LISTING:
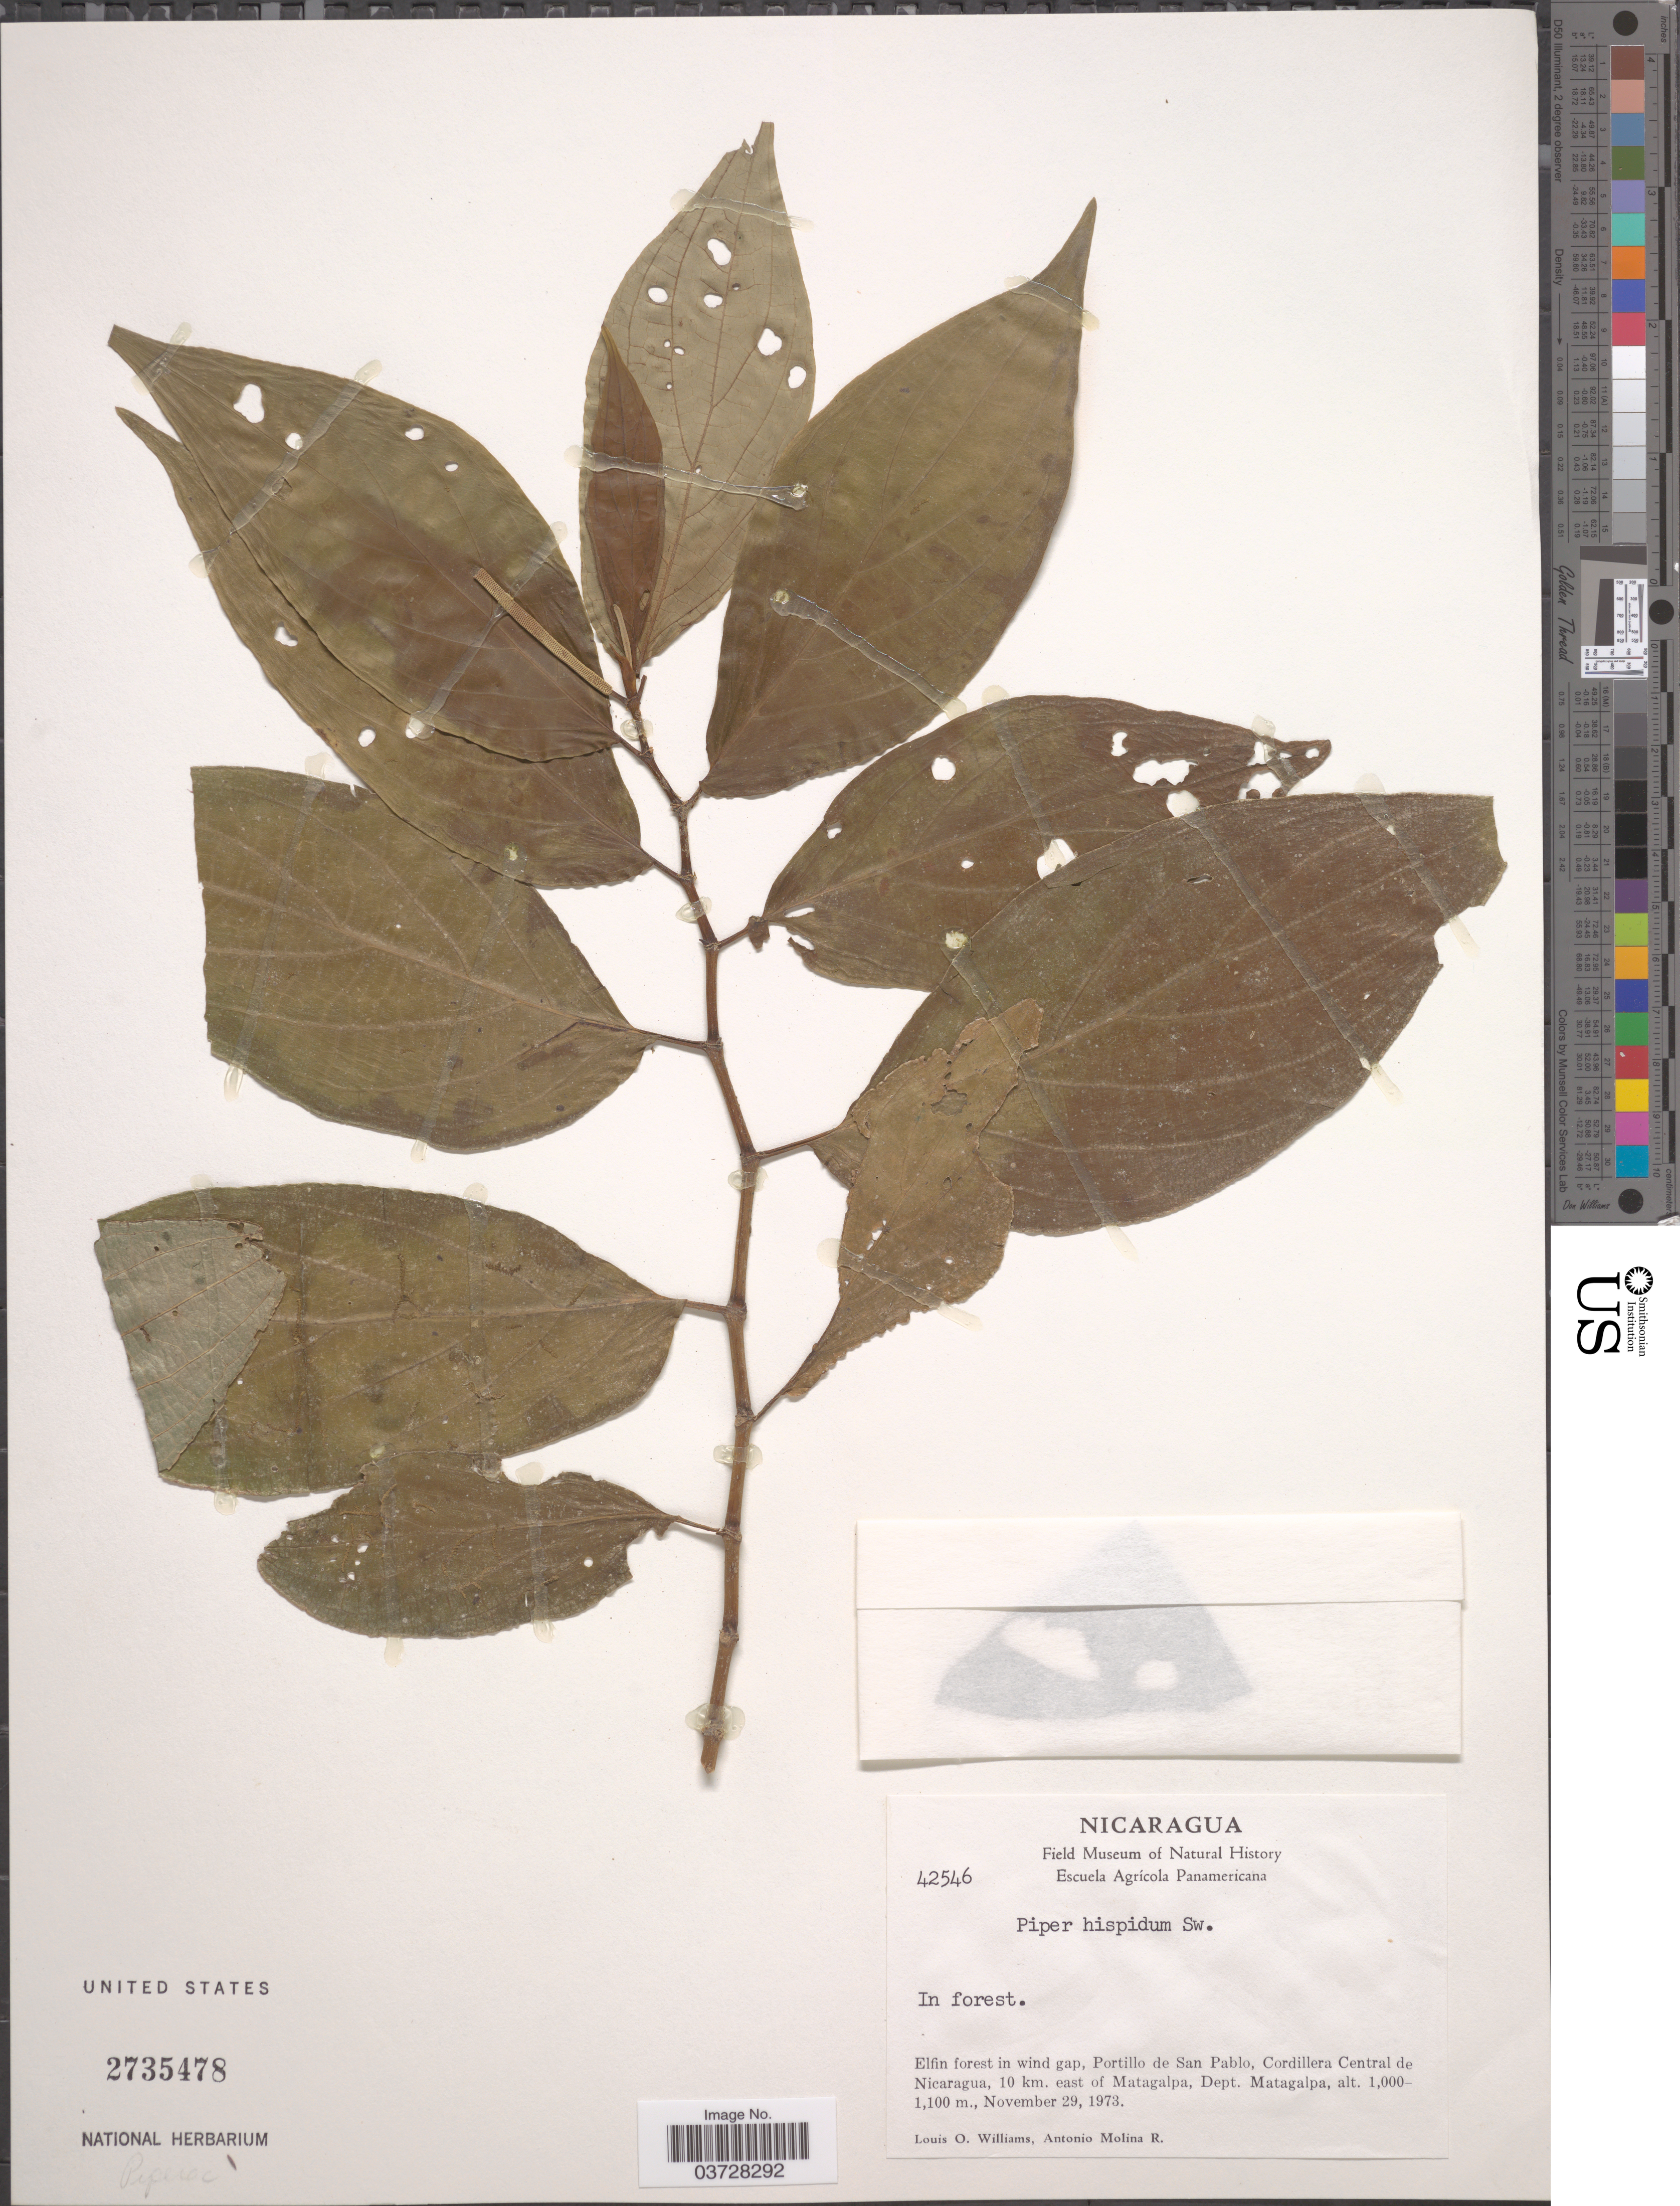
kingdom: Plantae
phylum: Tracheophyta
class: Magnoliopsida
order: Piperales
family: Piperaceae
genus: Piper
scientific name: Piper hispidum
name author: Sw.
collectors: L. O. Williams & A. Molina R.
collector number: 42546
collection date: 1973-11-29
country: Nicaragua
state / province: Matagalpa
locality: Portillo de San Pablo, Cordillera Central de Nicaragua, 10 km. east of Matagalpa, Dept. Matagalpa.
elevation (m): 1000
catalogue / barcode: US 2735478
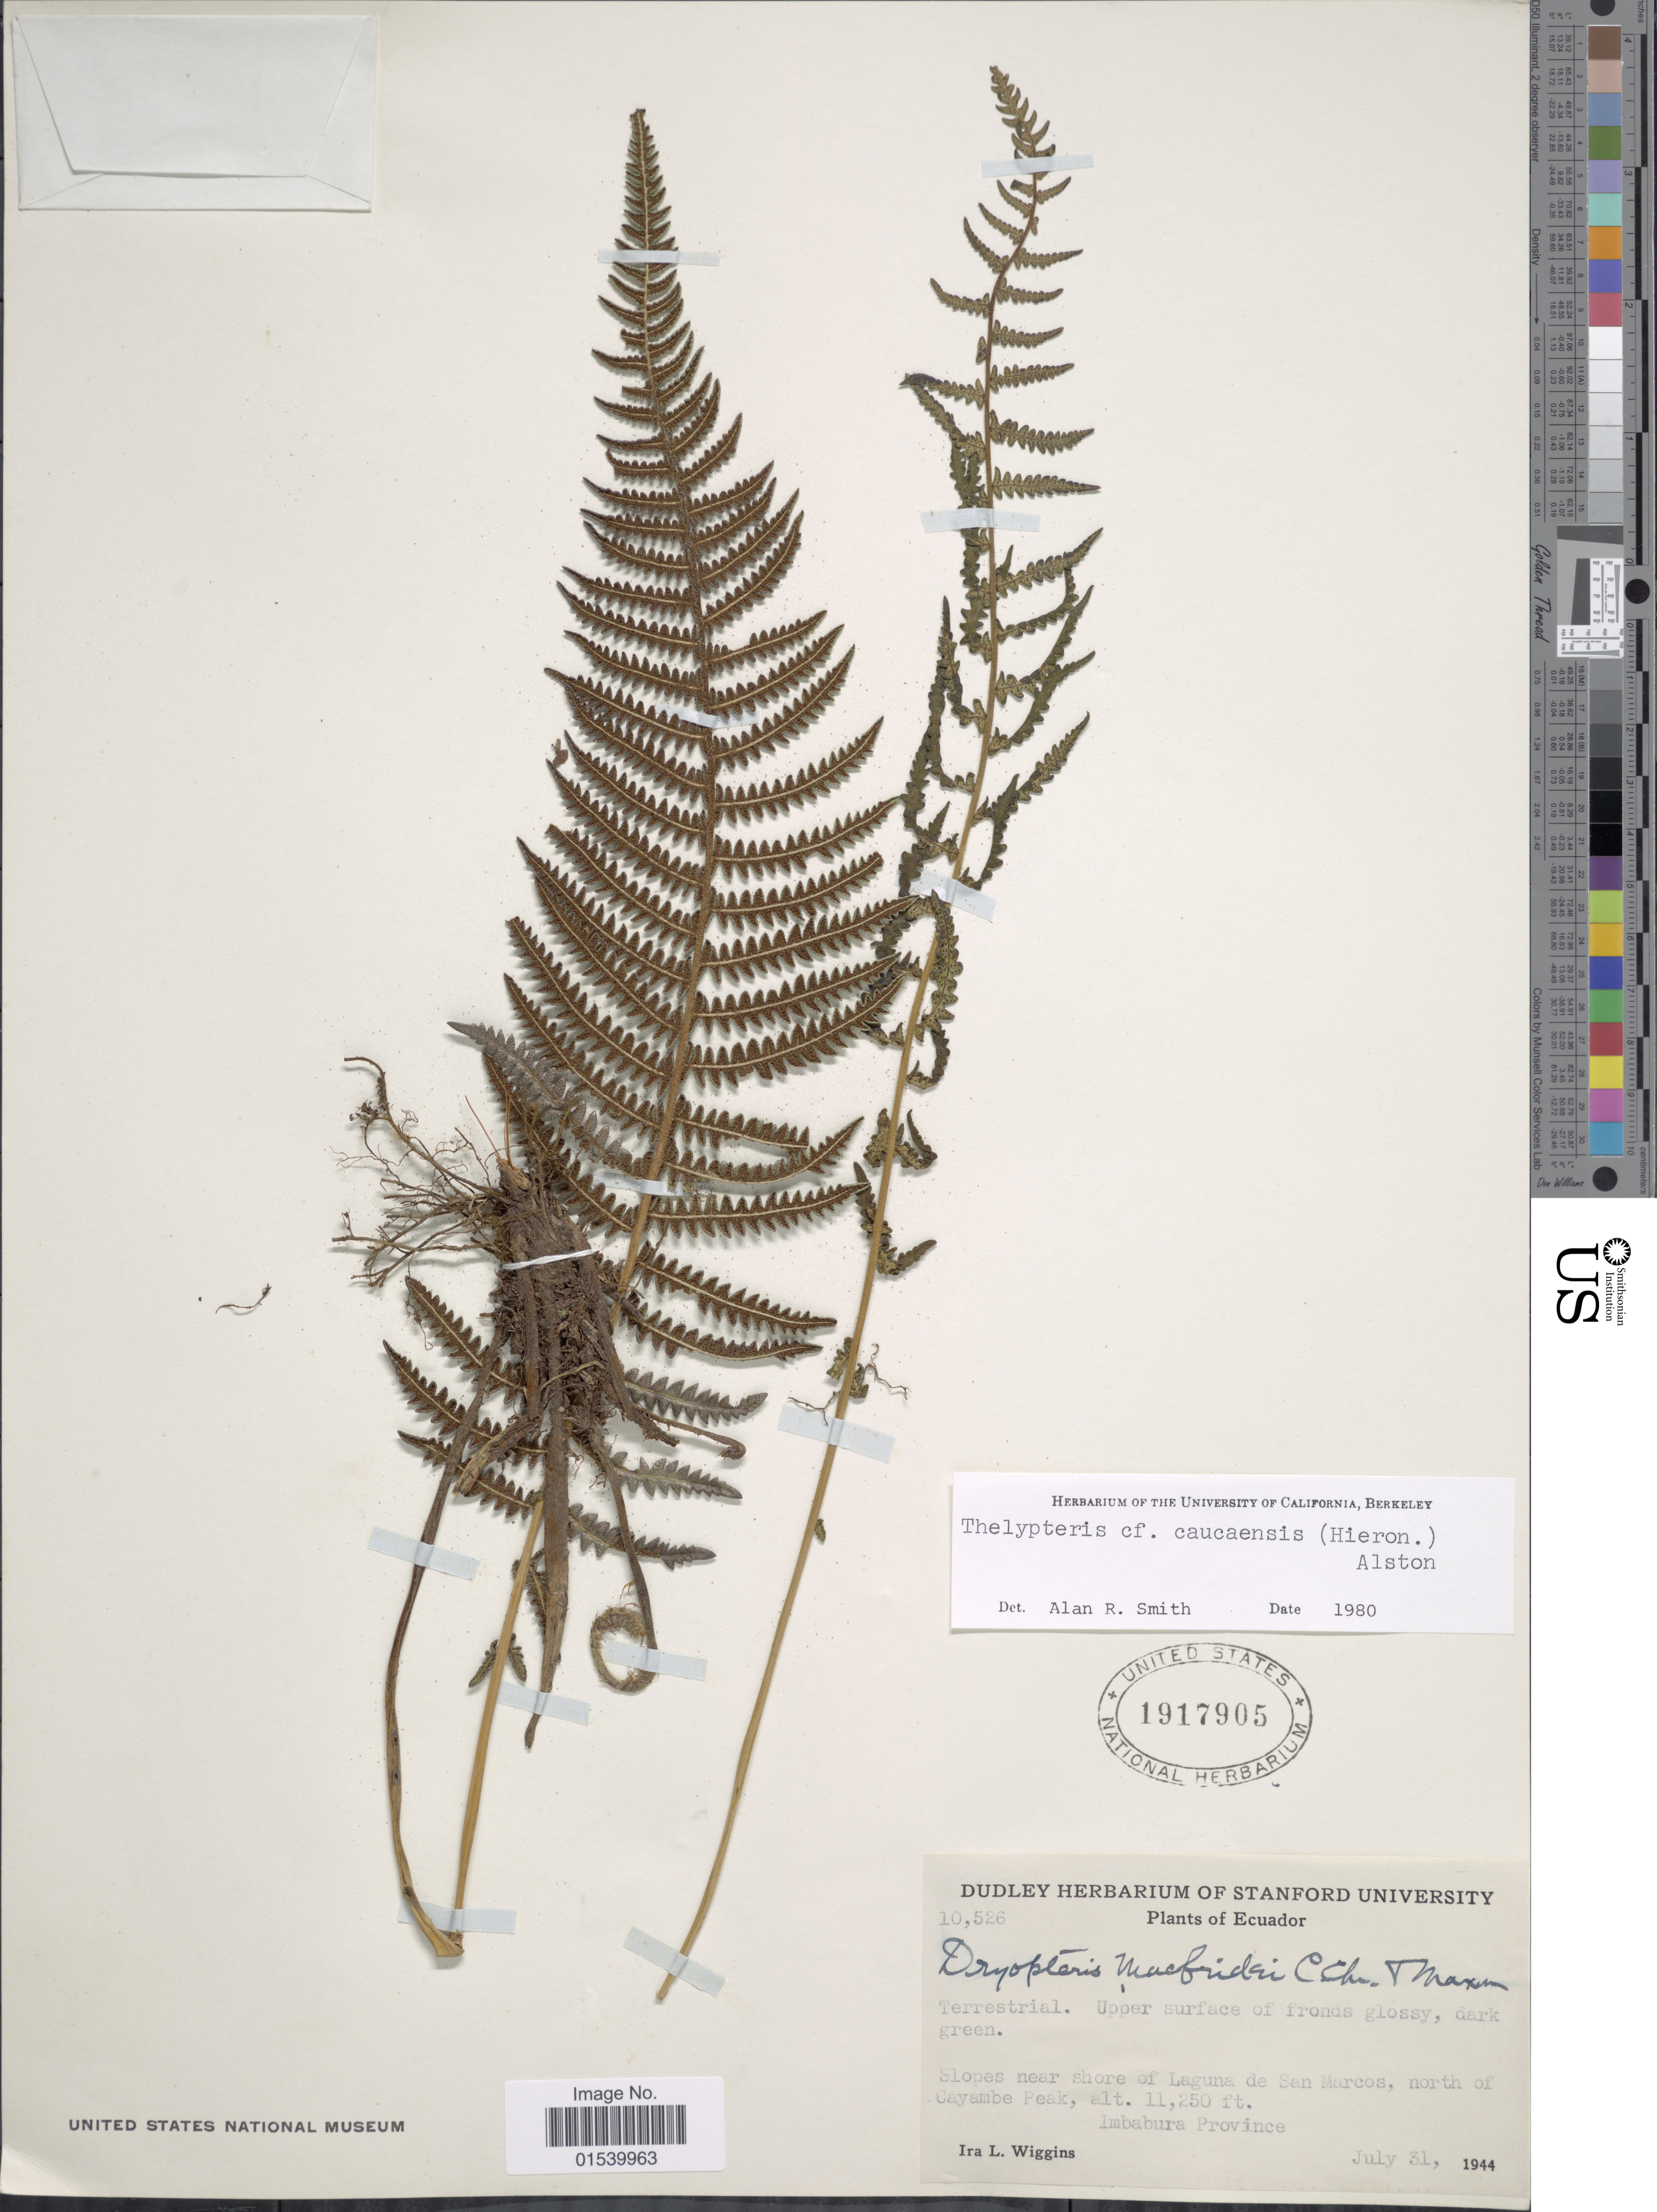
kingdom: Plantae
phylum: Tracheophyta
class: Polypodiopsida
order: Polypodiales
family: Thelypteridaceae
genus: Amauropelta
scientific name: Amauropelta caucaensis (Hieron.) comb. nov., ined. 2015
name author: (Hieron.)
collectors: I. L. Wiggins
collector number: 10526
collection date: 1944-07-31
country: Ecuador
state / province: Imbabura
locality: Slopes near shore of Laguna de San Marcos, north of Cayambe Peak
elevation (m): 3429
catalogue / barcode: US 1917905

THE REQUEST: Extract, verbatim, every line from the one containing "country: Ecuador" through the last line of the rows, inclusive.

EXPECTED OUTPUT:
country: Ecuador
state / province: Imbabura
locality: Slopes near shore of Laguna de San Marcos, north of Cayambe Peak
elevation (m): 3429
catalogue / barcode: US 1917905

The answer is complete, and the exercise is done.